Highlights & Insights

  • The idea of leveraging the deterministic syntactic properties of programming languages to filter noise tokens is both elegant and powerful. Unlike natural language, code contains a large volume of formally mandated tokens whose presence is inevitable; these tokens dilute the MIA signal. SynPrune precisely identifies and removes this noise.
  • Strong generalizability: Although this work focuses on Python, the ⟨condition, consequence⟩ formulation of the 47 conventions can be systematically applied to any programming language.
  • Benchmark construction as a contribution in itself: The realistic benchmark of Pile members paired with post-2024 non-members is more reliable than prior synthetic benchmarks and can serve as a resource for future research.

Limitations & Future Work

  • Validation is limited to Python; applying the method to other languages (Java, C++, etc.) would require re-cataloguing syntactic conventions.
  • The 47 conventions were manually compiled and may omit certain edge cases.
  • The method operates solely at the token-level probability, without considering higher-level code semantics (e.g., control flow graphs, API usage patterns).
  • The selection of the binary classification threshold \(\epsilon\) is not discussed in detail.
  • vs.
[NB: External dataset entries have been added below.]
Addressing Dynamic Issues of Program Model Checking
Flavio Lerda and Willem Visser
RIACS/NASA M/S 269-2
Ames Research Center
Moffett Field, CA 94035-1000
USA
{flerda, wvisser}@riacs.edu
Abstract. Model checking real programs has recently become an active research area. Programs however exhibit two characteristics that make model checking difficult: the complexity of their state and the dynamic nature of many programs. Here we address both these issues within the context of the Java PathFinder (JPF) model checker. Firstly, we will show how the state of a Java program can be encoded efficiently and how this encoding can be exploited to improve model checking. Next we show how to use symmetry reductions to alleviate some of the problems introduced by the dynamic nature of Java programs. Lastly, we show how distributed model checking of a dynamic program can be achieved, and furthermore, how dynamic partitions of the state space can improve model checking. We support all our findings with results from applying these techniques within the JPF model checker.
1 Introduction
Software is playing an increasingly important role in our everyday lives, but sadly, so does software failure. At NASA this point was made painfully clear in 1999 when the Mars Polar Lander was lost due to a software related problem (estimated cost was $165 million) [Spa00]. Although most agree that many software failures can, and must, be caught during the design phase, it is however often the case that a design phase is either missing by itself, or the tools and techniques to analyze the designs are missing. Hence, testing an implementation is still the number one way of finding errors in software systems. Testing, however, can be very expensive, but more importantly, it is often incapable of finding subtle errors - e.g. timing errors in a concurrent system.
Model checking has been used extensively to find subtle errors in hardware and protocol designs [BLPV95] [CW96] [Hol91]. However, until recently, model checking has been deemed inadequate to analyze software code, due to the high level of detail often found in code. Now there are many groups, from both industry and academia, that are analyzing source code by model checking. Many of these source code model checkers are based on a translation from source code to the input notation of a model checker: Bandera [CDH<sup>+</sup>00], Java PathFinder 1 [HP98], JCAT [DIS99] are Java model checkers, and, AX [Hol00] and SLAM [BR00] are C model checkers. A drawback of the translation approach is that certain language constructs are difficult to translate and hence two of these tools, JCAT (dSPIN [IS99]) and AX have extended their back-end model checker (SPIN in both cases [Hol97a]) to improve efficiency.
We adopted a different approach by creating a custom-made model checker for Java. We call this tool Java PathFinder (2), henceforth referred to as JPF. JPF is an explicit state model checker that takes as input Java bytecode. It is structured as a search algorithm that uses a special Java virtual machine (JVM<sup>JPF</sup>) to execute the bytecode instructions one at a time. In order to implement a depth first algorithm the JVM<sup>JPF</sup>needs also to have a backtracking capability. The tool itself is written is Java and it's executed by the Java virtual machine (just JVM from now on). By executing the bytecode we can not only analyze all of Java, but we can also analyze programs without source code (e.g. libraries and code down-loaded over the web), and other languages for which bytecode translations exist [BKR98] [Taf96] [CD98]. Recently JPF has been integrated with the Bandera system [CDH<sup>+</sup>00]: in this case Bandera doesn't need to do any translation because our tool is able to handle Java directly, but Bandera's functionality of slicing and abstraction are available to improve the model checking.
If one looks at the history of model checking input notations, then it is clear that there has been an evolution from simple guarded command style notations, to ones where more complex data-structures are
MIN-K%: MIN-K% assumes that member data is unlikely to contain low-probability tokens, but does not distinguish the cause of low probability (syntactic inevitability vs. authorial choice). SynPrune precisely separates these two cases.
  • vs. GotCha: GotCha requires training shadow models (computationally expensive and dependent on pretraining data access), whereas SynPrune is reference-free, requiring only the target model's token probabilities.

Rating

  • Novelty: ⭐⭐⭐⭐ First work to integrate syntactic conventions into code MIA; the approach is concise and effective.
  • Experimental Thoroughness: ⭐⭐⭐⭐ Multi-model validation + ablation study + length robustness + realistic benchmark.
  • Writing Quality: ⭐⭐⭐⭐ Motivation is clear; method explanation is intuitive.
  • Value: ⭐⭐⭐⭐ Has direct applicability to copyright detection for code LLMs; value will increase as litigation involving code LLMs grows.

Additional Notes

  • The methodology and experimental design of this work offer a valuable reference for related research areas.
  • Future work may validate the generalizability and scalability of the method across broader scenarios and larger scales.
  • There is potential research value in combining this work with recent related efforts (e.g., intersections with RL/MCTS or multimodal methods).
  • The deployment feasibility and computational efficiency of the method should be assessed in light of practical application requirements.
  • The choice of datasets and evaluation metrics may affect the generalizability of the conclusions; cross-validation on additional benchmarks is recommended.

Additional Notes

  • The methodology and experimental design of this work offer a valuable reference for related research areas.
  • Future work may validate the generalizability and scalability of the method across broader scenarios and larger scales.
  • There is potential research value in combining this work with recent related efforts (e.g., intersections with RL/MCTS or multimodal methods).